UM PAÍS CHAMADO "BAXI"


Cartaz no metrô de Pequim, mostrando uma família  torcendo na Copa do Mundo, emulando uma torcida para o  "Baxi"(ou Brasil em mandarim); note-se a camisa verde-amarela da moça atrás do cara de vermelho...
Diversas vezes, enquanto estive lá, na China, as pessoas me perguntavam de onde eu era. Quando eu respondia – “Brazil” – invariavelmente escutava logo em seguida: “World Cup?” ou “football?”. No aeroporto, em ônibus e no metrô, em Pequim e nas outras cidades que visitei, eram comuns cartazes e outdoors falando algo do Brasil por conta do mundial.
Houve só uma pessoa que se mostrou bem informada sobre nós: um jovem, na Praça Tiananamen, corretamente se referiu ao Brasil e comentou e sobre os protestos contra a copa. Mas foi só. Exceção, o rapazinho de Tiananmen parecia alguém que já tinha viajado um pouco por aí. Os outros não demostravam o mesmo conhecimento. Um colega, geólogo do serviço geológico, chegou a me perguntar se o Brasil ficava na África. Outra pessoa, em outra circunstância, também me perguntou o mesmo.
O que eu entendi é que os chineses não dão muita atenção pra gente. Não o chinês médio, é claro. Afinal, a China é e sempre foi, para eles, o centro do mundo. Antigamente, referiam-se à China antiga como  o império do centro, ou o império do meio. O meio do mundo. O umbigo é muito forte na concepção chinesa do mundo. O que fica de nós pra eles é uma vaga lembrança de um país que gosta de jogar futebol e, além disso, o país que está sediando a copa do mundo. Isso somos nós, para eles.
O exotismo de um país distante, tropical, onde as pessoas gostam de jogar futebol parece ser a ideia que os chineses, e também o resto do mundo, acabam tendo de nós. Claro que encontrei Croatas que zombaram dizendo que iam ganhar da gente (sorry!), ou austríacos comentando sobre nossas possibilidades no mundial, ou ainda argentinos secando a gente. Tudo isso é o mundo. Vivíamos de TPM (tensão pré-mundial).
Hoje somos um país meio casmurro e muito mal humorado, em que boa parte (e parte pensante) rejeita a Copa do Mundo. Rejeitamos mesmo a Copa do Mundo? Sim, é um festival de breguices, de lugares comuns, de historias de boleiros que só fazem sentido dentro das quatro linhas. Sem falar, é claro, dos superfaturamentos, das obras de mobilidade inacabadas e outros quetais. O que se percebe é que, talvez, nosso mau humor com a copa seja fazer com que as pessoas lá na China entendam que nós somos muito  mais que uns idiotas alegres de um país tropical que sabem muito bem cobrar um escanteio (menos eu, perna-de-pau que sou!).
Essa contradição entre o que somo s e como somos vistos, acho eu, fazem parte de nosso momento. Acho que temos que relaxar um pouco dessa postura mal humorada e entender que somos na verdade um pouco isso e um pouco aquilo. Um pouco aquilo que projetamos ser – o tal país “padrão FIFA” que emergiu das jornadas de junho – e um pouco o país que nos enxergam, os de fora: a terra de boleiros que deixou de ser vira-latas há mais de cinquenta anos atrás, com Pelé e Mané.

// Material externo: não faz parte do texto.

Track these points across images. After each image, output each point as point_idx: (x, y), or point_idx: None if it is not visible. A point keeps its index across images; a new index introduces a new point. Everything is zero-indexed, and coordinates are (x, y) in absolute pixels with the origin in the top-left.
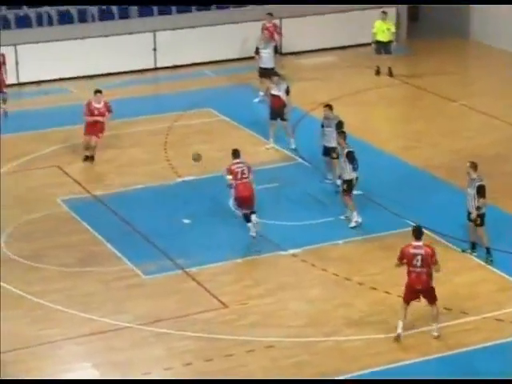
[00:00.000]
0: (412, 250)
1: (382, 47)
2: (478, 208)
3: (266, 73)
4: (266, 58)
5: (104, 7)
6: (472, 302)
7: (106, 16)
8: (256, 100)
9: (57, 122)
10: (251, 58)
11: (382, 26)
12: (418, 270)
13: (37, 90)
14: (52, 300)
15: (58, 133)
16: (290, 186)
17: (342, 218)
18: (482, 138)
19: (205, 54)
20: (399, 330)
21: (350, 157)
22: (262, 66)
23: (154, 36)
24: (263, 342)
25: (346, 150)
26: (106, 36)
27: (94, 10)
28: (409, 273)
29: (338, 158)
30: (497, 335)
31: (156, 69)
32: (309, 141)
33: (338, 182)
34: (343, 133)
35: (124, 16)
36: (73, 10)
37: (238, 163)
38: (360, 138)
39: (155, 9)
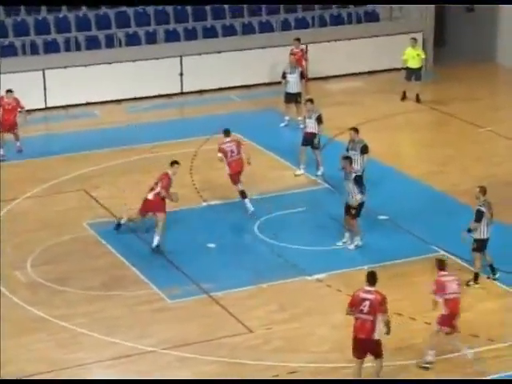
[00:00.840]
0: (362, 295)
1: (413, 73)
2: (469, 230)
3: (292, 98)
4: (293, 83)
5: (131, 33)
6: (499, 330)
7: (132, 41)
8: (282, 125)
9: (84, 146)
10: (277, 83)
11: (413, 52)
12: (364, 316)
13: (64, 114)
14: (77, 323)
15: (85, 157)
16: (315, 211)
17: (339, 244)
18: (509, 163)
19: (230, 78)
20: None
21: (358, 181)
22: (288, 91)
23: (181, 61)
24: (287, 367)
25: (354, 175)
26: (134, 61)
27: (121, 34)
28: (355, 320)
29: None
30: None
31: (182, 93)
32: (334, 166)
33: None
34: (349, 158)
35: (151, 41)
36: (100, 35)
37: (228, 142)
38: (387, 163)
39: (182, 34)
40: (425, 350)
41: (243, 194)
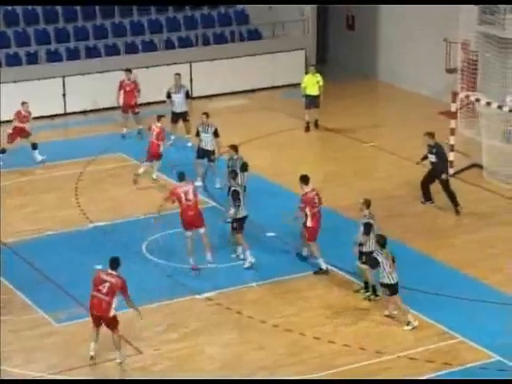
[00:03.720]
0: (103, 276)
1: (312, 101)
2: (360, 244)
3: (179, 117)
4: (178, 103)
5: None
6: (385, 342)
7: (14, 61)
8: (168, 143)
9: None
10: (162, 102)
11: (312, 79)
12: (101, 296)
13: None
14: None
15: None
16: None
17: (233, 256)
18: (392, 178)
19: (114, 98)
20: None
21: (233, 195)
22: (175, 110)
23: (63, 81)
24: None
25: (232, 189)
26: (15, 82)
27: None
28: (91, 297)
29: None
30: (411, 373)
31: (65, 114)
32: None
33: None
34: (233, 172)
35: (33, 62)
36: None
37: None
38: (272, 180)
39: (64, 54)
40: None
41: None
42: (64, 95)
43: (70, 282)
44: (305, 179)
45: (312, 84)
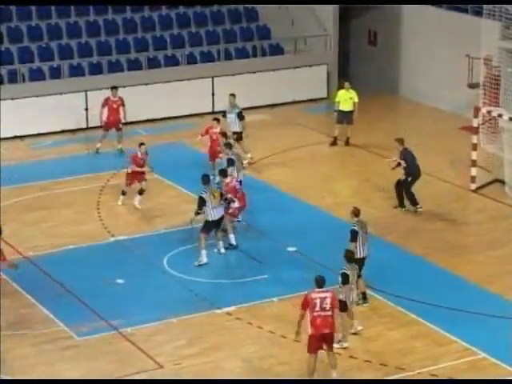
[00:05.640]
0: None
1: (344, 117)
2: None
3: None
4: (231, 123)
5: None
6: (407, 358)
7: (36, 76)
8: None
9: None
10: (185, 116)
11: (346, 95)
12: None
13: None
14: None
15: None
16: (225, 243)
17: (215, 251)
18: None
19: (138, 112)
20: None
21: (198, 201)
22: (230, 129)
23: (86, 95)
24: None
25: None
26: (37, 96)
27: (24, 70)
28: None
29: None
30: None
31: (87, 128)
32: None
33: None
34: (205, 177)
35: (55, 76)
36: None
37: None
38: (292, 194)
39: (86, 68)
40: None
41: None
42: (86, 109)
43: (90, 295)
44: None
45: (345, 99)
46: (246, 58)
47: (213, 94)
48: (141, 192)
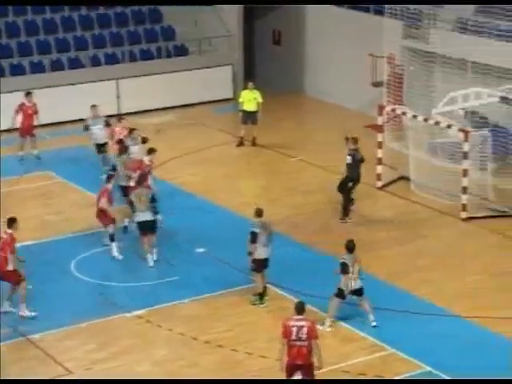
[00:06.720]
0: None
1: (249, 117)
2: (249, 253)
3: (101, 148)
4: (98, 134)
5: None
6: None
7: None
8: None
9: None
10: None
11: (249, 95)
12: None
13: None
14: None
15: None
16: (134, 246)
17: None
18: (320, 192)
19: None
20: None
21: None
22: (97, 142)
23: None
24: None
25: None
26: None
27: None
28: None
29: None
30: None
31: None
32: None
33: None
34: (138, 183)
35: None
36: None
37: None
38: (201, 195)
39: None
40: None
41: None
42: None
43: None
44: None
45: (249, 100)
46: (150, 59)
47: (118, 97)
48: None
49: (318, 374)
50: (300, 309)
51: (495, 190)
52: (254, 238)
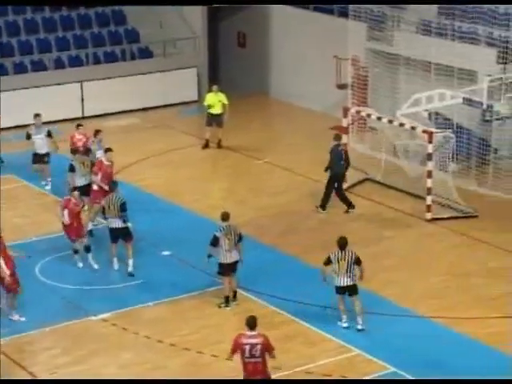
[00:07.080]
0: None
1: (214, 119)
2: (208, 256)
3: (41, 158)
4: (40, 143)
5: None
6: (283, 357)
7: None
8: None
9: None
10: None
11: (214, 98)
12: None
13: None
14: None
15: None
16: (99, 249)
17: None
18: (286, 194)
19: (6, 119)
20: None
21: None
22: (37, 151)
23: None
24: None
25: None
26: None
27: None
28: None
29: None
30: None
31: None
32: None
33: None
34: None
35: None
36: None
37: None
38: (166, 198)
39: None
40: None
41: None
42: None
43: None
44: None
45: (214, 102)
46: (114, 61)
47: (82, 99)
48: None
49: (281, 376)
50: (252, 324)
51: (458, 190)
52: (214, 241)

A propósito: para os chineses, somos o “Baxi”, o tal país que é tão bom nesse negócio de colocar uma bola no gol que eles nos copiam e nos emulam em seus comerciais e outdoors, como na figura acima. Nesta área, somos nós a potência que todos um dia gostariam de ser. Se seremos potência nas outras áreas, depende de nós mesmos, com ou sem mau humor...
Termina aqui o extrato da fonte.